Please format everything from the start of the records down to the line containing "విద్యాధరులు" as a numbered list, with both ends included and blank lines left out.

*SOURCE RECORDS*:
━━━

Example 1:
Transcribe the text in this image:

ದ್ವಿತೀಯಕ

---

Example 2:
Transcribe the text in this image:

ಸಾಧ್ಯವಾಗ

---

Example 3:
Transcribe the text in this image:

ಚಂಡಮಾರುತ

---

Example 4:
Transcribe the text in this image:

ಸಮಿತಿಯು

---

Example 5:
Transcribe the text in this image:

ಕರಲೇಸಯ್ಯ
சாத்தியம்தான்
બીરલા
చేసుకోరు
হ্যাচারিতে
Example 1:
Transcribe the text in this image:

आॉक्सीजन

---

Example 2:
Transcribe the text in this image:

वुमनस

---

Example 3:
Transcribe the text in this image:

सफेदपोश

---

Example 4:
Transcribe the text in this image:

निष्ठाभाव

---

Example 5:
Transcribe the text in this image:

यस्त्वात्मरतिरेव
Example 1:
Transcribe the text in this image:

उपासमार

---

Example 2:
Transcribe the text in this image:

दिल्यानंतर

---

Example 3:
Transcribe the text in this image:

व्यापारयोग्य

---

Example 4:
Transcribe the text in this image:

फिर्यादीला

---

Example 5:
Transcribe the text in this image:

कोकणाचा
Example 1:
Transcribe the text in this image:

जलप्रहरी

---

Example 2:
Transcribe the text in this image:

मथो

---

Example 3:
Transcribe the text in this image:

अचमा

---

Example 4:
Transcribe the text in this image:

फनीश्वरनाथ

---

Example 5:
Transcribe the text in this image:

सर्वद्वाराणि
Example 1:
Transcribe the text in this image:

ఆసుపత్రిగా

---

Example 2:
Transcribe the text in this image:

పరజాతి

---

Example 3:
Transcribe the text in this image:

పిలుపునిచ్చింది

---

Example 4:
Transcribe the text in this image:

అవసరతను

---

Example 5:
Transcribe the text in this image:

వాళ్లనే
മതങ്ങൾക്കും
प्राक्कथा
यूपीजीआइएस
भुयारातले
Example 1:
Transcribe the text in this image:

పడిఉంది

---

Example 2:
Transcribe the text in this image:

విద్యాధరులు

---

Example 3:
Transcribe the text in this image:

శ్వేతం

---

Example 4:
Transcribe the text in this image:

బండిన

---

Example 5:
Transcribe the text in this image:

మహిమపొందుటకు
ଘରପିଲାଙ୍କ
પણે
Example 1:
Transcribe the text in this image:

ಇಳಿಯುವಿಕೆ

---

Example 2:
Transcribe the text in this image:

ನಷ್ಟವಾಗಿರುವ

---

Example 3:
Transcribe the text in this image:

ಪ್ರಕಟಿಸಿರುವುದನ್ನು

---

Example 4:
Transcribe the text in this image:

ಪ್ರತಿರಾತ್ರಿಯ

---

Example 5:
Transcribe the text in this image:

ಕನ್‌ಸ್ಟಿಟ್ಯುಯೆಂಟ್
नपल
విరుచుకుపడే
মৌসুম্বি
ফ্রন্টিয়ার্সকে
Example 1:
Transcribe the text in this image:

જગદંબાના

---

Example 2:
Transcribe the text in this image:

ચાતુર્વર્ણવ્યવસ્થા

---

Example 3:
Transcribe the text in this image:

━━━

*THE ANSWER*:
1. Example 1:
2. Transcribe the text in this image:
3. ದ್ವಿತೀಯಕ
4. ---
5. Example 2:
6. Transcribe the text in this image:
7. ಸಾಧ್ಯವಾಗ
8. ---
9. Example 3:
10. Transcribe the text in this image:
11. ಚಂಡಮಾರುತ
12. ---
13. Example 4:
14. Transcribe the text in this image:
15. ಸಮಿತಿಯು
16. ---
17. Example 5:
18. Transcribe the text in this image:
19. ಕರಲೇಸಯ್ಯ
20. சாத்தியம்தான்
21. બીરલા
22. చేసుకోరు
23. হ্যাচারিতে
24. Example 1:
25. Transcribe the text in this image:
26. आॉक्सीजन
27. ---
28. Example 2:
29. Transcribe the text in this image:
30. वुमनस
31. ---
32. Example 3:
33. Transcribe the text in this image:
34. सफेदपोश
35. ---
36. Example 4:
37. Transcribe the text in this image:
38. निष्ठाभाव
39. ---
40. Example 5:
41. Transcribe the text in this image:
42. यस्त्वात्मरतिरेव
43. Example 1:
44. Transcribe the text in this image:
45. उपासमार
46. ---
47. Example 2:
48. Transcribe the text in this image:
49. दिल्यानंतर
50. ---
51. Example 3:
52. Transcribe the text in this image:
53. व्यापारयोग्य
54. ---
55. Example 4:
56. Transcribe the text in this image:
57. फिर्यादीला
58. ---
59. Example 5:
60. Transcribe the text in this image:
61. कोकणाचा
62. Example 1:
63. Transcribe the text in this image:
64. जलप्रहरी
65. ---
66. Example 2:
67. Transcribe the text in this image:
68. मथो
69. ---
70. Example 3:
71. Transcribe the text in this image:
72. अचमा
73. ---
74. Example 4:
75. Transcribe the text in this image:
76. फनीश्वरनाथ
77. ---
78. Example 5:
79. Transcribe the text in this image:
80. सर्वद्वाराणि
81. Example 1:
82. Transcribe the text in this image:
83. ఆసుపత్రిగా
84. ---
85. Example 2:
86. Transcribe the text in this image:
87. పరజాతి
88. ---
89. Example 3:
90. Transcribe the text in this image:
91. పిలుపునిచ్చింది
92. ---
93. Example 4:
94. Transcribe the text in this image:
95. అవసరతను
96. ---
97. Example 5:
98. Transcribe the text in this image:
99. వాళ్లనే
100. മതങ്ങൾക്കും
101. प्राक्कथा
102. यूपीजीआइएस
103. भुयारातले
104. Example 1:
105. Transcribe the text in this image:
106. పడిఉంది
107. ---
108. Example 2:
109. Transcribe the text in this image:
110. విద్యాధరులు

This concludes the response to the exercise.